2. Section 6 of the Indian Limitation Act, IX of 1908, provides as follows: 'Where a person entitled to institute a suit or make an application for the execution of a decree is, at the time from which the period of limitation is to be reckoned, a minor or insane, or an idiot, he may institute the suit or make the application within the same period after the disability has ceased, as would otherwise have been allowed from the time prescribed therefor in the third column of the first Schedule.' It is admitted that the provision of this section does not help the present decree-holders. It might have given them a right to execute their decree notwithstanding the expiration of the three years' limit laid down in Article 182 of the Schedule I, but it does not give them any exemption from the provisions of Section 48 of the Code of Civil Procedure. In the case of Moro Sadashiv v. Visajt Raghu Nath 16 B. 536 Sergeant, C.J., held in a case similar to the present that Section 7 of the former Limitation Act (which corresponds to Section 6 of the present Limitation Act) only applied to cases dealt with by the Statute itself.

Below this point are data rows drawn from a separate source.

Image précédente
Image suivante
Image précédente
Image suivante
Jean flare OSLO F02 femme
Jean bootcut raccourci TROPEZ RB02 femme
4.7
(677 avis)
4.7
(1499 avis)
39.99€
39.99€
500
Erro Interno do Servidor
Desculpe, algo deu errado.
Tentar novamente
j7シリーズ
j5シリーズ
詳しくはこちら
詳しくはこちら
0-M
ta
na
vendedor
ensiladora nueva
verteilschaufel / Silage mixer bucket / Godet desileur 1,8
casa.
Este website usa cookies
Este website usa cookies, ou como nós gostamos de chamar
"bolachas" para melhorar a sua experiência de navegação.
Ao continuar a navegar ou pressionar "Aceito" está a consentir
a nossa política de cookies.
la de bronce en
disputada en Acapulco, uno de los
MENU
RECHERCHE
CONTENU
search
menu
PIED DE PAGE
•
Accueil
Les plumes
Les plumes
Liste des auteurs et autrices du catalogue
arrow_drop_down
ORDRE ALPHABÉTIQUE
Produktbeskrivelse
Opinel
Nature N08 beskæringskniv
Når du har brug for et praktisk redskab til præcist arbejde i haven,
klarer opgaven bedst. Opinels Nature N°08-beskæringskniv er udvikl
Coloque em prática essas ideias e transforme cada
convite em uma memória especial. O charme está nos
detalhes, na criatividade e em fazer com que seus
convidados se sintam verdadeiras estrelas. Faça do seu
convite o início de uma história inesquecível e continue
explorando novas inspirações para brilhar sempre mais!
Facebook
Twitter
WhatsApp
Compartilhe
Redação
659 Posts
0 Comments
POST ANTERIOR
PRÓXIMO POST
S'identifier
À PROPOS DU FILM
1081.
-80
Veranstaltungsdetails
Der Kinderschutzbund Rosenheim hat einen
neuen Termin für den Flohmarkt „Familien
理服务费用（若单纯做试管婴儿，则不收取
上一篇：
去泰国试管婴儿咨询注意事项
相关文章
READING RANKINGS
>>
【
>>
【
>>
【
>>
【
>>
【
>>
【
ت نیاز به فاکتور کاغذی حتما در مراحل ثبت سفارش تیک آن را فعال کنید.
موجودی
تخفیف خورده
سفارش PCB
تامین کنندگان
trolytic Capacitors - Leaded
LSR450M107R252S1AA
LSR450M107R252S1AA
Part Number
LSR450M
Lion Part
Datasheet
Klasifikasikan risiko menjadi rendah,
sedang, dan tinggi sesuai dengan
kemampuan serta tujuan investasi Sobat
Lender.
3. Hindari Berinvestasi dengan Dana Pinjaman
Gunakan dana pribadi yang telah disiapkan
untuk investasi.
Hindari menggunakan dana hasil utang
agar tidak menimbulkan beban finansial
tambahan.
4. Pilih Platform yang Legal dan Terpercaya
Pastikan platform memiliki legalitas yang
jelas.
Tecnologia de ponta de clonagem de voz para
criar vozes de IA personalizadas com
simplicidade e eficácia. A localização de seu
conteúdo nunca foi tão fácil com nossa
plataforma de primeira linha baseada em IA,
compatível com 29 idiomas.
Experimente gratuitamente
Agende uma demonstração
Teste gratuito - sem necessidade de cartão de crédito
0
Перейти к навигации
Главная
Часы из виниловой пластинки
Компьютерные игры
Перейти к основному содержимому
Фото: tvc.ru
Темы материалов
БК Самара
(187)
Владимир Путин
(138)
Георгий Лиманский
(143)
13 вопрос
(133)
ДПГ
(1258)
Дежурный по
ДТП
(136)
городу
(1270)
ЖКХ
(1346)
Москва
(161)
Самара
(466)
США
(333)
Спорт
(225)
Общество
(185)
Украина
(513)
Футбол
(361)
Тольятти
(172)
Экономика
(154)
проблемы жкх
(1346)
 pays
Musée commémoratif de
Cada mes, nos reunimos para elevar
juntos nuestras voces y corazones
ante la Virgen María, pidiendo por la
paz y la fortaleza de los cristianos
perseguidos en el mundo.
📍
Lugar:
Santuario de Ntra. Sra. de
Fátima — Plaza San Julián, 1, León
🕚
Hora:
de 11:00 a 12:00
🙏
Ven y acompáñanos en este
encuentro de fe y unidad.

3. He, however, goes on to say: 'The question referred to us must be decided by the general principles of law as to the disability of minors, to which the provisions of the Civil Procedure Code must, in the absence of anything to the contrary, be deemed to be subject. The general principle is that time does not run against a minor; and the circumstance that he has been represented by a guardian, does not affect the question.' If we were to accept this statement of the law it would mean that a minor party to a suit through his guardian, whether as plaintiff or as defendant, is not bound to take any of the steps provided by the Code of Civil Procedure within the periods therein limited. For example it would be open to a minor judgment-debtor to re-open by way of appeal a question which had been finally decided years before. Just in the same way if a suit had been decided against a minor he might delay presenting his appeal for many years. The learned Judge of this Court has referred to the judgment of Sir Meredith Plowden in Jhandu v. Mohan Lal 128 P.R. 1894 and also to the decision of Rebala Ramana Reddi v. Rebala Babu Reddi 18 Ind. Cas. 586 : 37 M. 186 : 13 M.L.T. 79 : (1913) M.W.N. 114 : 24 M.L.J. 96. In our opinion the judgment of the learned Judge of this Court was correct and ought to be affirmed. We dismiss the appeal with costs.